The bank has been under scrutiny in recent months over allegations that it manipulated the sale of government bonds. The practice allegedly cost the government more to raise debt and triggered investigations into ANZ’s behaviour amid accusations that the bank may have broken the law. 

ANZ said in a statement that “several” employees in its markets division had been fired, suspended or issued a formal warning. It added that an external counsel would continue to investigate allegations of “inappropriate conduct and behaviour” on its Sydney-based trading floor and that management of the floor had also been overhauled.

The bank said a preliminary analysis of the bond sale had not identified any evidence of market manipulation, but it said it would review its position in the coming months based on an ongoing investigation by the Australian Securities & Investments Commission.

The statement followed comments this week from the head of the ASIC, which indicated it was carrying out an in-depth investigation into the bond sale and not an early-stage routine inquiry as ANZ had previously suggested.

The tone of ANZ’s statement from chief executive Shayne Elliott reflected a more serious response to the allegations. “Where we find any evidence of wrongdoing, those involved will be held accountable and action will be taken. The board will also lead a process to ensure consequences will be applied to senior executives, both past and present, including myself, where appropriate,” he said.
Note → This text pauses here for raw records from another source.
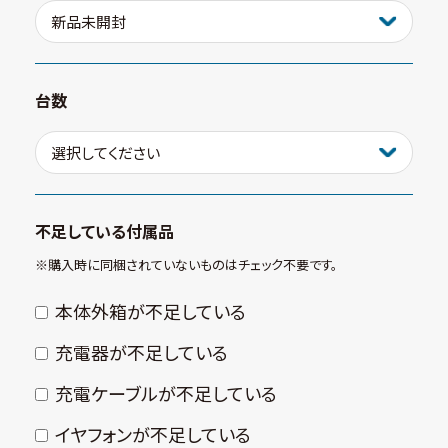
台数
不足している付属品
※購⼊時に同梱されていないものはチェック不要です。
本体外箱が不⾜している
充電器が不⾜している
充電ケーブルが不⾜している
イヤフォンが不⾜している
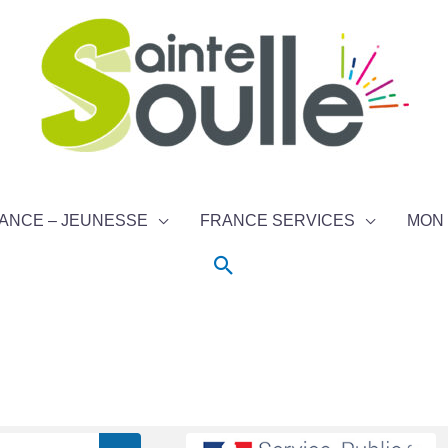
ANCE – JEUNESSE
FRANCE SERVICES
MON 
Rechercher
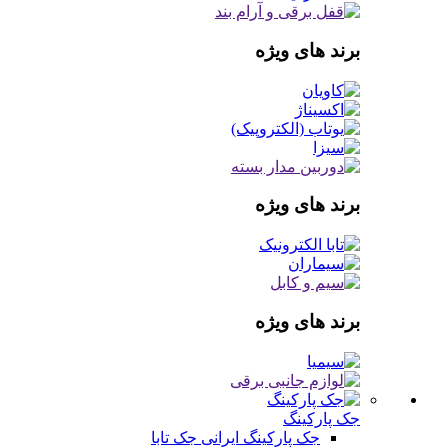
برند های ویژه
برند های ویژه
برند های ویژه
جک پارکینگ
جک پارکینگ ایرانی
جک تابا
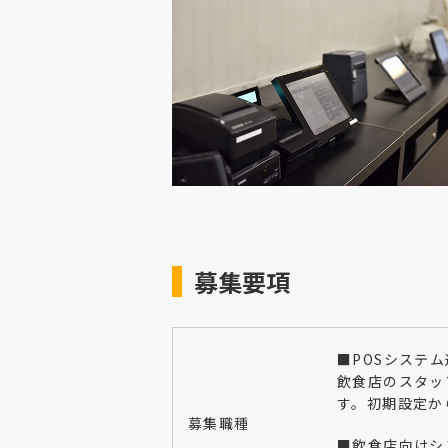
募集要項
■POSシステ
飲食店のスタッ
す。初期設定か
募集職種
■飲食店向けシス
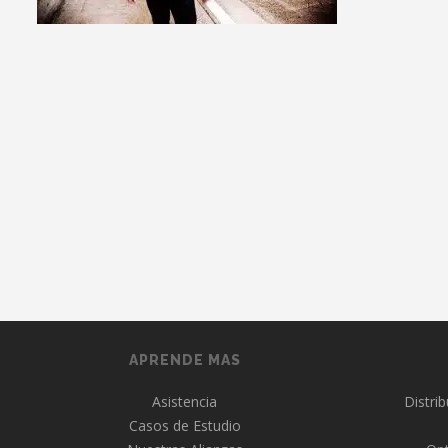
APRENDE MAS
Asistencia
Distri
Casos de Estudio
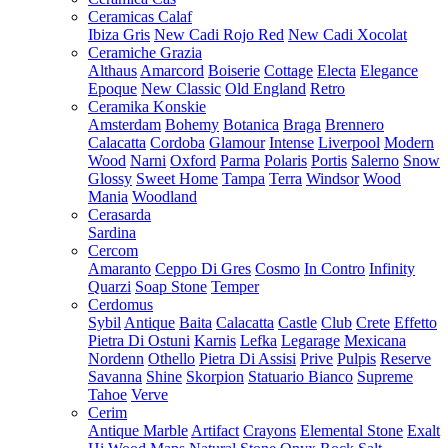
Ceramicas Calaf
Ibiza Gris
New Cadi Rojo Red
New Cadi Xocolat
Ceramiche Grazia
Althaus
Amarcord
Boiserie
Cottage
Electa
Elegance
Epoque
New Classic
Old England
Retro
Ceramika Konskie
Amsterdam
Bohemy
Botanica
Braga
Brennero
Calacatta
Cordoba
Glamour
Intense
Liverpool
Modern
Wood
Narni
Oxford
Parma
Polaris
Portis
Salerno
Snow
Glossy
Sweet Home
Tampa
Terra
Windsor
Wood
Mania
Woodland
Cerasarda
Sardina
Cercom
Amaranto
Ceppo Di Gres
Cosmo
In Contro
Infinity
Quarzi
Soap Stone
Temper
Cerdomus
Sybil
Antique
Baita
Calacatta
Castle
Club
Crete
Effetto
Pietra Di Ostuni
Karnis
Lefka
Legarage
Mexicana
Nordenn
Othello
Pietra Di Assisi
Prive
Pulpis
Reserve
Savanna
Shine
Skorpion
Statuario Bianco
Supreme
Tahoe
Verve
Cerim
Antique Marble
Artifact
Crayons
Elemental Stone
Exalt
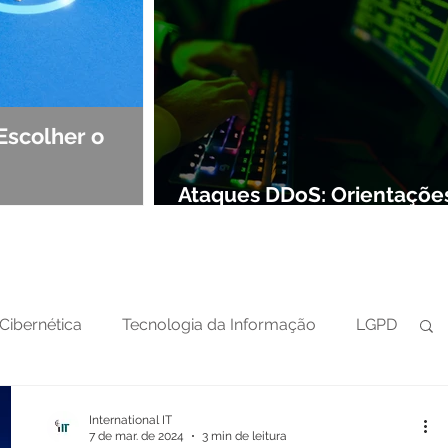
Escolher o
Observabilidade e NOC: Det
Segurança de Redes
Ataques DDoS: Orientaçõe
preparar sua defesa cibern
Cibernética
Tecnologia da Informação
LGPD
International IT
7 de mar. de 2024
3 min de leitura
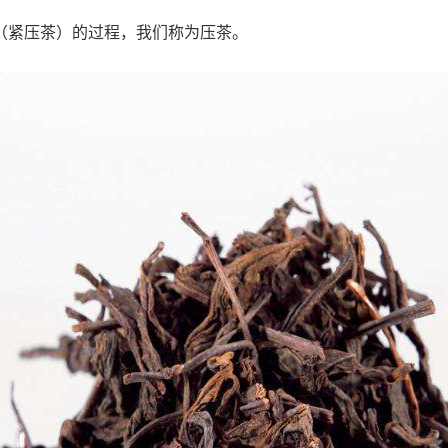
（紧压茶）的过程，我们称为压茶。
ANZ also admitted it told the Australian Office of Financial Management, which manages government debt, that it had given the office incorrect information related to bond sales in August last year. It attributed that error to including transactions that should have been omitted and some double-counting of other transactions.

Describing it as “an unacceptable failure”, Elliott said the data had been reviewed and the bank was talking to ASIC about whether it should have reported the issue to the watchdog. 

Jefferies analyst Matthew Wilson said there were material adverse outcomes related to the issues identified by ANZ, which has worked hard under Elliott to restructure its operations.

He argued that the revenue generated by its markets division was relatively small — less than 1 per cent of ANZ’s overall revenue — but that such business lines needed to have stronger controls as they “are more naturally vulnerable to transgressions and impropriety”.

“It’s a regrettable setback to ANZ’s efforts to decisively bury the accident-prone ghosts of the past,” he said.